[!WARNING]
just backup copy
no more update here
refer: TC-prometheus-ha-architect-with-thanos.zh
Prometheus With Thanos Manually¶
架构描述¶
Prometheus 是一款开源的监控和报警工具,专为容器化和云原生架构的设计,通过基于 HTTP 的 Pull 模式采集时序数据,提供功能强大的查询语言 PromQL,并可视化呈现监控指标与生成报警信息。客户普遍采用其用于 Kubernetes 的监控体系建设。Amazon 也在 2021 年 9 月正式发布了托管的 Prometheus 服务(Amazon Managed Service for Prometheus)简化客户部署和使用。并且在 2023 年 11 月针对 EKS 发布了托管的 Prometheus 服务的无代理采集功能(新闻稿),进一步方便客户无需提前规划,从而可以开箱即用的使用 Prometheus 的相关组件。

提供的数据:

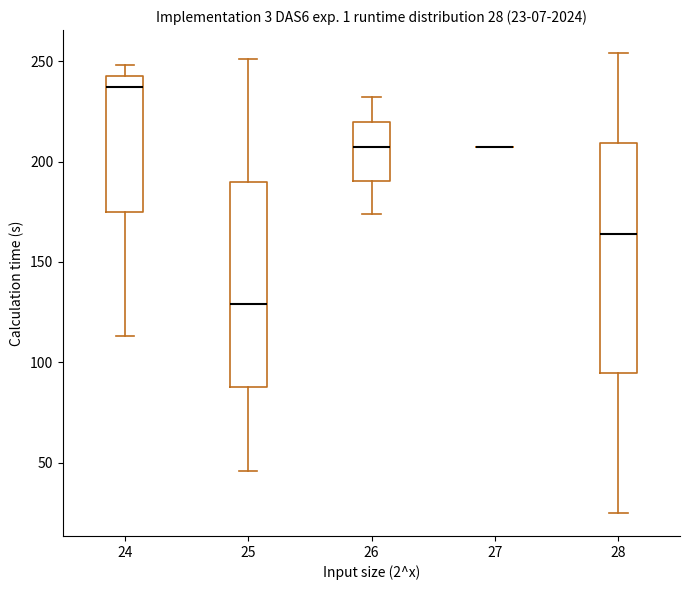

Comparing the boxes themselves (not the whiskers), which one is the tallest?

28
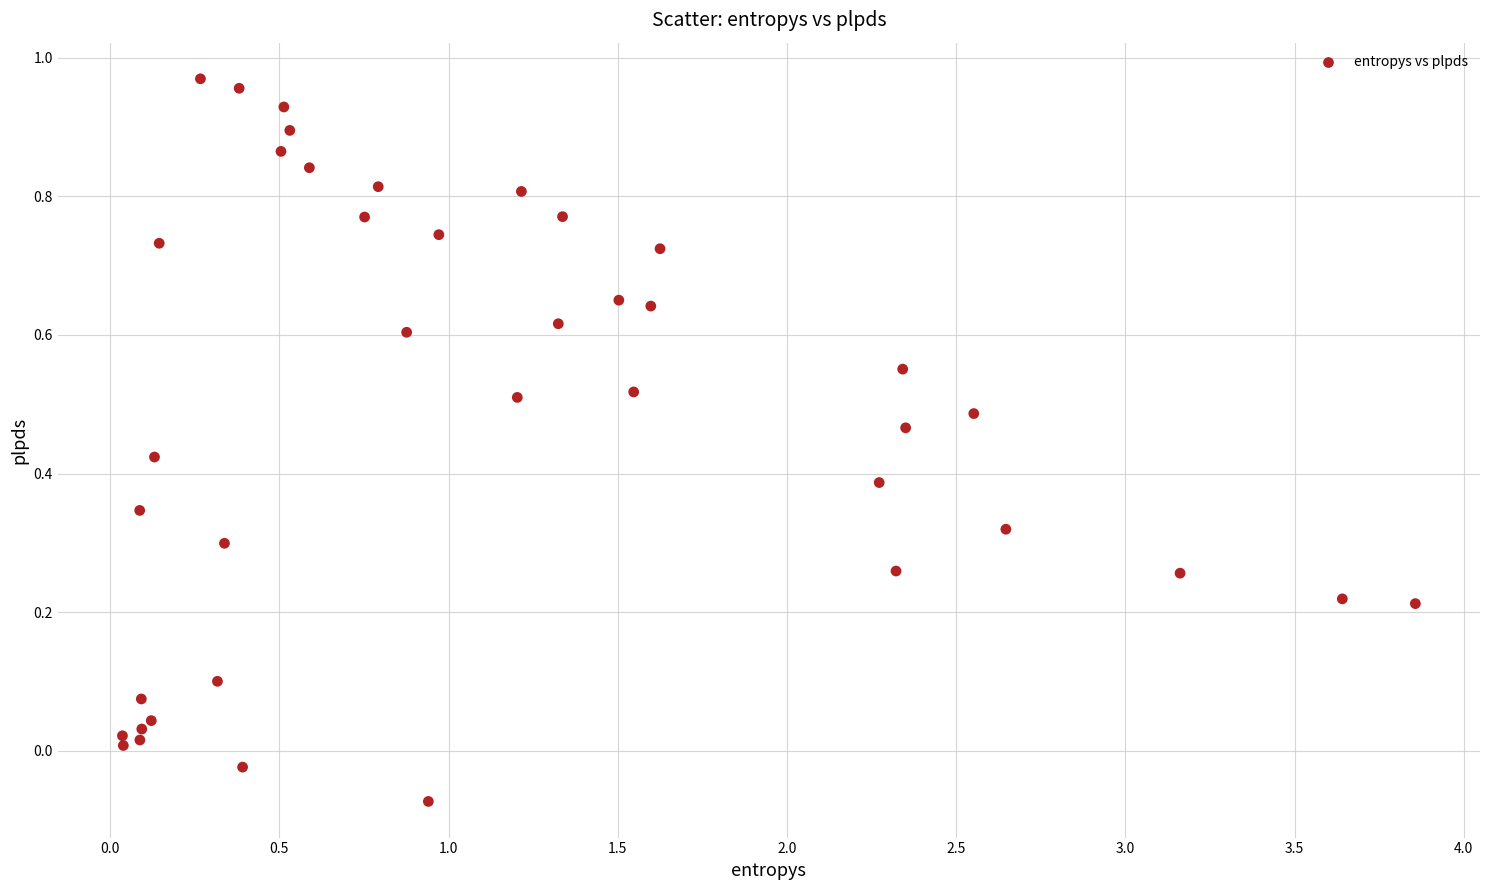

How many data points are displayed?

40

任务要求: 据引用段落,Amazon 是在什么时候正式发布托管的 Prometheus 服务的?

作答区: 2021 年 9 月。